Na terça-feira, a Rede Globo apresentou o debate entre os candidatos ao governo; quarta-feira é dia de futebol, que ninguém é de ferro; hoje à noite, será o último debate entre os presidenciáveis antes do primeiro turno. Embora a emissora propagandeie que esses debates se destinam a propiciar à população a oportunidade de escolher “o melhor candidato”, o que “tem as melhores propostas”, o mais provável é que nem mesmo seus proprietários acreditem nisso.
O Jornal Nacional dedicou bons minutos a mostrar o making of do debate, com direito a entrevistas com a equipe de produção. O telespectador ficou sabendo que o cenário do espetáculo foi construído com madeira reciclável e ouviu de organizadores que o debate era como uma “final de Copa do Mundo”. Deixando de lado a megalomania, sobra uma pitada de verdade nessa afirmação – afinal, ninguém assiste a uma final da Copa para escolher o time que tem as melhores táticas de jogo etc. Fica patente que o debate nada mais é que um entretenimento destinado a atrair uma audiência de torcedores.
Parece bastante improvável que a Rede Globo vá repetir o que fez no famoso debate entre Lula e Collor, quando um truque bem tosco de edição serviu de vira-voto para o Collor. Não o fará, mas não por ter mudado de caráter, e sim por ter aperfeiçoado a técnica. Quem tiver tido o desprazer de assistir ao debate entre os candidatos ao governo de São Paulo terá visto um apresentador que mais parecia um boneco manejado por invisíveis cordões de nylon, cujos músculos faciais quase não se moviam e cuja fala pausada e monocórdica anunciava as “regras do debate”.
De olho no teleprompter, César Tralli informou que, caso algum candidato ofendesse a honra de outro, os advogados da Globo analisariam a possibilidade de conceder ao ofendido alguns segundos a título de “direito de resposta”. Em cada bloco, todos deveriam fazer uma pergunta e responder a outra, com direito a réplica e tréplica, tudo em minutos ou segundos cronometrados.
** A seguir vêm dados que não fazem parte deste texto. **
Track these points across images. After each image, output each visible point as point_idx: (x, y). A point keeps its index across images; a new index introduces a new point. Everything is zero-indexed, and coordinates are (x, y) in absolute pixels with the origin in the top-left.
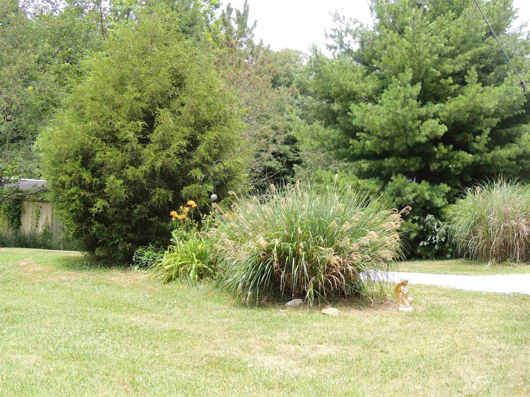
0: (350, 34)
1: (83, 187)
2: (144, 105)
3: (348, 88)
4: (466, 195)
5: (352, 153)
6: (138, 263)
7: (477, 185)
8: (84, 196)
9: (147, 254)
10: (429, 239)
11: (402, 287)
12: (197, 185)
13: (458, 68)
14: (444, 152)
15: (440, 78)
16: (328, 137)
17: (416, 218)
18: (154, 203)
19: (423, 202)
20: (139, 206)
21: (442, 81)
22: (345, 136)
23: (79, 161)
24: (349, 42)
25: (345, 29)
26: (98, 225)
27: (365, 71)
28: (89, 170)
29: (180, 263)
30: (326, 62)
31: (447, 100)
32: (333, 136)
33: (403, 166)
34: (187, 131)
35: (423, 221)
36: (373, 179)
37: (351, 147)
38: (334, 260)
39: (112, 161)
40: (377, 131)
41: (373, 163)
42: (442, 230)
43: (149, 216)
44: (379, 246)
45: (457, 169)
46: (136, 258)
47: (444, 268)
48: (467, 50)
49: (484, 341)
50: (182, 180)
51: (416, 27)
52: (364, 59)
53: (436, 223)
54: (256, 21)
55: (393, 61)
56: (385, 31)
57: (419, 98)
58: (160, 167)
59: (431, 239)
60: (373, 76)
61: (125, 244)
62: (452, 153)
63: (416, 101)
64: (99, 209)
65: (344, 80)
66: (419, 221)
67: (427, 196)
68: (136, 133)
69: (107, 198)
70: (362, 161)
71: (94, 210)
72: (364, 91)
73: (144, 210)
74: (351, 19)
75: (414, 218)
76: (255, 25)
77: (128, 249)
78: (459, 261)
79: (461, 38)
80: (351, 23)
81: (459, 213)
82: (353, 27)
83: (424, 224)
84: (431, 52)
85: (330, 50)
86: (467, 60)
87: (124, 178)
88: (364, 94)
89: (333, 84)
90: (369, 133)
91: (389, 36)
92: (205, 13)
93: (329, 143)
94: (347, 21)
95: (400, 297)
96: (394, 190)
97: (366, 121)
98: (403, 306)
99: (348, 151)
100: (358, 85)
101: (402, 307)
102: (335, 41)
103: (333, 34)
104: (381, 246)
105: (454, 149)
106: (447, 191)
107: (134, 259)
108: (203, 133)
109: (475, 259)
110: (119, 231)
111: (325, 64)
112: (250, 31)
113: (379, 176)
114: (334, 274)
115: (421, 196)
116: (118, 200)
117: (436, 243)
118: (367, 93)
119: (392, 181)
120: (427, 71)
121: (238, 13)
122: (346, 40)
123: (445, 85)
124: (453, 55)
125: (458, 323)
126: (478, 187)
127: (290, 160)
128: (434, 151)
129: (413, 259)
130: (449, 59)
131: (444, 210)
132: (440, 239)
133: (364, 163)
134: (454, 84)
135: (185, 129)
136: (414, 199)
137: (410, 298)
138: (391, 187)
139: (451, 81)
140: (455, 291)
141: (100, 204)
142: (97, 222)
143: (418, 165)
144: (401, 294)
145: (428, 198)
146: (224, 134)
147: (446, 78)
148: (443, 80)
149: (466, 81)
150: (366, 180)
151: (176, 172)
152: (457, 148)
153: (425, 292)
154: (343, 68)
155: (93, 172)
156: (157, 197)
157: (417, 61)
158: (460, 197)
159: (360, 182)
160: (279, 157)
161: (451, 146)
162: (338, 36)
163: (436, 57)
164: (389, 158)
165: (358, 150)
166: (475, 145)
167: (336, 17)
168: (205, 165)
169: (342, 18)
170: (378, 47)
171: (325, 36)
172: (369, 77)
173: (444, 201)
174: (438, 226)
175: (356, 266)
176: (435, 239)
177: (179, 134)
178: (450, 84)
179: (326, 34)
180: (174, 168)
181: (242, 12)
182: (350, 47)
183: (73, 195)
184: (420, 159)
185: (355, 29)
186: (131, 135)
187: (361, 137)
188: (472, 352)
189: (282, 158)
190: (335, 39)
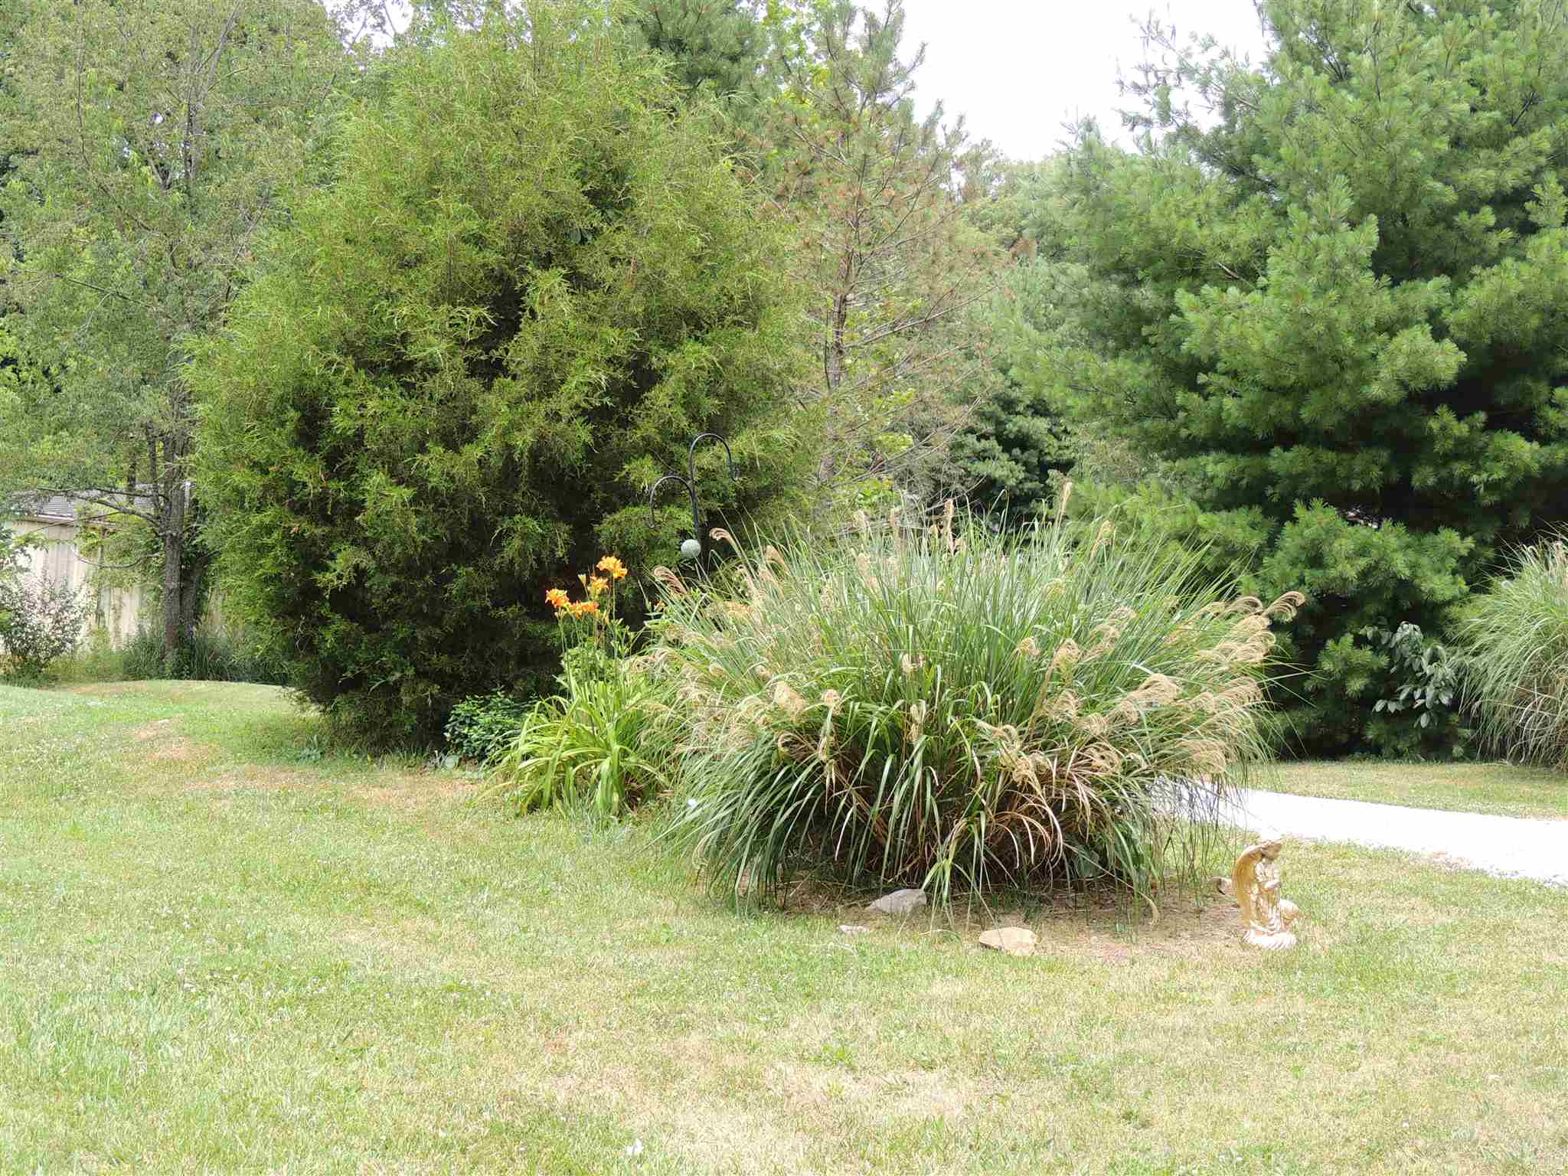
0: (1191, 78)
1: (300, 509)
2: (492, 257)
3: (1175, 240)
4: (1519, 566)
5: (1184, 433)
6: (460, 746)
7: (1556, 539)
8: (300, 535)
9: (485, 719)
10: (1403, 696)
11: (1259, 867)
12: (643, 511)
13: (1510, 179)
14: (1456, 432)
15: (1454, 210)
16: (1113, 385)
17: (1369, 632)
18: (511, 561)
19: (1392, 584)
20: (462, 571)
21: (1462, 218)
22: (1167, 382)
23: (289, 426)
24: (1186, 103)
25: (1177, 65)
26: (340, 624)
27: (1231, 189)
28: (317, 456)
29: (572, 753)
30: (1116, 162)
31: (1472, 277)
32: (1129, 382)
33: (1332, 472)
34: (618, 340)
35: (1389, 641)
36: (1243, 511)
37: (1182, 415)
38: (1025, 766)
39: (384, 427)
40: (1257, 370)
41: (1243, 461)
42: (1445, 671)
43: (496, 605)
44: (1189, 722)
45: (1491, 486)
46: (454, 730)
47: (1447, 787)
48: (1539, 123)
49: (1509, 1097)
50: (601, 494)
51: (1384, 55)
52: (1232, 157)
53: (1429, 650)
54: (924, 46)
55: (1313, 161)
56: (1290, 69)
57: (1379, 263)
58: (530, 450)
59: (1410, 697)
60: (1256, 206)
61: (421, 687)
62: (1485, 438)
63: (1371, 273)
64: (340, 577)
65: (1162, 215)
66: (1375, 644)
67: (1400, 565)
68: (461, 342)
69: (367, 544)
70: (1210, 458)
71: (327, 579)
72: (1226, 249)
73: (480, 581)
74: (1194, 37)
75: (1362, 632)
76: (920, 58)
77: (430, 701)
78: (1494, 766)
79: (1522, 87)
80: (1196, 49)
81: (1496, 621)
82: (1200, 60)
83: (1391, 652)
84: (1427, 131)
85: (1132, 129)
86: (1540, 153)
87: (416, 482)
88: (1224, 259)
89: (1131, 229)
90: (1234, 374)
91: (1301, 83)
92: (798, 32)
93: (1117, 404)
94: (1182, 42)
95: (1253, 898)
96: (1303, 548)
97: (1222, 338)
98: (1261, 928)
99: (1172, 425)
100: (1206, 231)
101: (1258, 932)
102: (1148, 102)
103: (1141, 80)
104: (1196, 724)
105: (1491, 426)
106: (1464, 552)
107: (447, 735)
108: (671, 347)
109: (1547, 764)
110: (406, 648)
111: (1110, 167)
112: (902, 74)
113: (1260, 504)
114: (1031, 811)
115: (1383, 565)
116: (398, 549)
117: (1423, 706)
118: (1237, 254)
119: (1295, 521)
120: (1414, 186)
121: (871, 22)
122: (1176, 99)
123: (1471, 232)
124: (1496, 140)
125: (1435, 1007)
126: (1559, 543)
127: (1048, 458)
128: (1431, 429)
129: (1357, 755)
130: (1483, 153)
131: (1454, 611)
132: (1437, 697)
133: (1216, 463)
134: (1498, 227)
135: (612, 335)
136: (1364, 575)
137: (1286, 905)
138: (1291, 538)
139: (1492, 220)
140: (1455, 874)
141: (344, 561)
142: (338, 616)
143: (1376, 472)
144: (1255, 889)
145: (1405, 573)
146: (740, 354)
147: (1473, 211)
148: (1464, 215)
149: (1532, 218)
150: (1224, 514)
151: (581, 468)
152: (1499, 421)
153: (1357, 875)
154: (1164, 178)
155: (332, 460)
156: (517, 543)
157: (1384, 159)
158: (1505, 573)
159: (1202, 519)
160: (1016, 451)
161: (1481, 417)
162: (1157, 85)
163: (1442, 145)
164: (1286, 449)
165: (1203, 426)
166: (1551, 414)
167: (1152, 32)
168: (674, 448)
169: (1167, 34)
170: (1270, 117)
171: (1118, 87)
172: (1243, 207)
173: (1454, 583)
174: (1434, 658)
175: (1104, 787)
176: (1423, 696)
177: (596, 350)
178: (1489, 229)
179: (1121, 83)
180: (575, 456)
181: (881, 17)
182: (1190, 121)
183: (269, 530)
184: (1384, 455)
185: (1206, 65)
186: (438, 348)
187: (1211, 389)
188: (1457, 1145)
189: (1026, 454)
190: (1146, 96)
Impressiona ver como todos os candidatos, sem exceção, conseguem falar exatamente dentro desse tempo – e o relógio que aparece na tela parece mais importante do que aquilo que estão dizendo, já que nos deixa entretidos na expectativa de ver se alguém vai ser cortado no meio da frase. Não aconteceu! Todos treinados, ensaiados, obedientes ao padrão Globo, submetidos às regras de “civilidade”. Chato? Muito chato, mas e daí?
Enquanto isso, a emissora mostra ter investido, de fato, nas reportagens sobre a Constituição Cidadã, que vêm sendo veiculadas diariamente em horário nobre, com a presença constante dos ministros do STF. Em um dos programas, de estilo didático, aprendemos que uma das grandes qualidades da Constituição é o fato de admitir emendas, que atualizem o seu texto.
Só não se explica que essas emendas são objeto de grandes disputas, que o STF interpreta e reinterpreta as leis de acordo com a conveniência do momento e que, ao sabor dos interesses da burguesia, pode até dar a um golpe de estado a aparência de legalidade. Interessa apenas e tão somente apresentar o texto legal como imparcial e garantidor de direitos para a população. E tome depoimento de Luís Barroso, Fux, Carmem, Rosa Weber (todos, exceto o Kássio, indicado pelo Bolsonaro, obviamente), que são os guardiães da Constituição.
Nesta eleição, que provavelmente será vencida por Lula (talvez já no primeiro turno!), o partido da Globo é o PSTF. É bem provável que a estratégia da burguesia, cujos interesses o STF tem garantido, seja controlar o Lula por meio do Judiciário – como tem feito com Bolsonaro. Lula, no entanto, não vai afrontar o STF. Lembremos que ele foi preso injustamente, passou dois anos no cárcere e saiu “sem rancor”, como ele mesmo costuma dizer. A maleabilidade do Lula pode devolver-lhe a presidência da República, mas ele vai precisar do apoio da base para fazer um governo à esquerda.